Welcher Umsatzsteuersatz – voll, ermäßigt, ohne – für ein Produkt gilt, definiert laut Treuhand – neben allen anderen Produktkennzeichen – der Hersteller, wenn er das Produkt erstmalig bei der Informationsstelle für Arzneispezialitäten (IfA) anmeldet. Dessen Datenbestand speise zentral die Datenbanken der Softwarehäuser der Gesundheitsbranche. Diese speisten dann mit den Preisänderungsdiensten die Umstellung der Prozentwerte ein. Im Artikelstamm jedes Produktes werde in den Basisdaten der Preisinfo auf den Steuersatz verwiesen, so dass eine automatisierte Umstellung der Preise erfolge. Sofern die Rechnungserstellung für Privatpatienten, Ärzte über die Warenwirtschaft erfolge, würden diese ebenfalls mit den neuen Preisen fakturiert. Auch die Programme zur Rezepturtaxation werden laut Treuhand mit der Änderung keine Probleme haben.

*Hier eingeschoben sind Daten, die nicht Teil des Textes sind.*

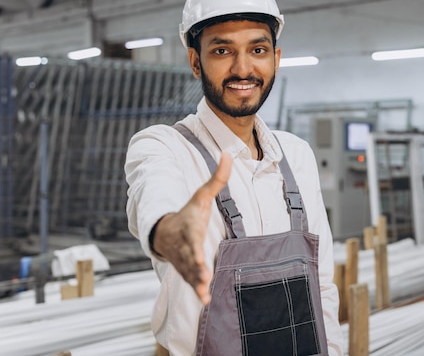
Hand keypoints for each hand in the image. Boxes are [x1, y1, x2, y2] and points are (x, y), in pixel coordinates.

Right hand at [152, 152, 231, 304]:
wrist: (165, 231)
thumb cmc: (189, 213)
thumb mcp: (201, 195)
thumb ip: (217, 178)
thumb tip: (228, 154)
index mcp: (189, 227)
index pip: (191, 237)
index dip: (194, 247)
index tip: (198, 255)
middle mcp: (185, 245)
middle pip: (189, 258)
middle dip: (195, 267)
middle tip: (202, 276)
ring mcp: (184, 259)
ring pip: (190, 272)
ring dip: (197, 283)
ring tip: (205, 292)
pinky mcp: (187, 269)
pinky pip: (191, 281)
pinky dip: (197, 291)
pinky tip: (206, 300)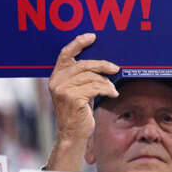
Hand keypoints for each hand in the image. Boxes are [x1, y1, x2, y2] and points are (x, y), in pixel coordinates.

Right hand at [47, 33, 118, 150]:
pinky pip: (95, 87)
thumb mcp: (77, 91)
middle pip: (83, 64)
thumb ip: (82, 77)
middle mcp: (56, 81)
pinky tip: (113, 94)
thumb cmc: (78, 113)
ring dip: (106, 82)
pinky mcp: (72, 97)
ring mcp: (63, 89)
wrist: (72, 135)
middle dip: (102, 65)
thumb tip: (101, 64)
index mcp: (56, 77)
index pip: (65, 54)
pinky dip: (107, 89)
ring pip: (91, 76)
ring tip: (112, 88)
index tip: (92, 37)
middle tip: (115, 68)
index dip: (78, 43)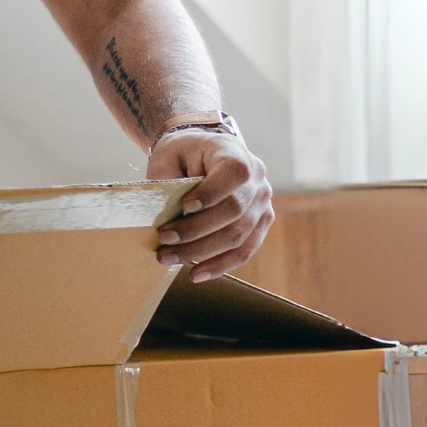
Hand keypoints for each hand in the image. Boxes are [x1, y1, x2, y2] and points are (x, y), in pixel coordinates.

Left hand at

Der Thüringer Apothekerverband e.V. (ThAV) begrüßt grundsätzlich die Ergebnisse des Koalitionsausschusses vom 3. Juni 2020 zur Bekämpfung der Corona-Folgen. Die zentrale Maßnahme der Mehrwertsteuersenkung, mit dem die Bundesregierung die wirtschaftlichen Folgen der Corona-Pandemie abfedern wolle, sei aber trotz der Entlastung der Verbraucher mit nicht verhältnismäßigem bürokratischen Aufwand und spürbaren Kosten für Unternehmen verbunden.

Stefan Fink, Vorsitzender des Thüringer Apothekerverbandes, gibt Folgendes zu bedenken: „Der Umstellungsaufwand bei der Rechnungslegung beziehungsweise Buchführung sowie in der Preisbildung der Apotheken in Thüringen und im gesamten Bundesgebiet sei nicht absehbar.“ Dadurch seien aufwendige Preisauszeichnungen in vielen Apotheken erforderlich sind. Zusätzlich müssen die Kassensysteme innerhalb kurzer Zeit zweimal neu programmiert werden. Dies könne bei Apotheken den erhofften positiven Konjunktureffekt zunichtemachen. „Am Ende wird das erklärte Ziel mit dieser Maßnahme also nicht erreicht. Verbraucher werden kaum entlastet und die Unternehmen dafür mehr belastet“, so Fink.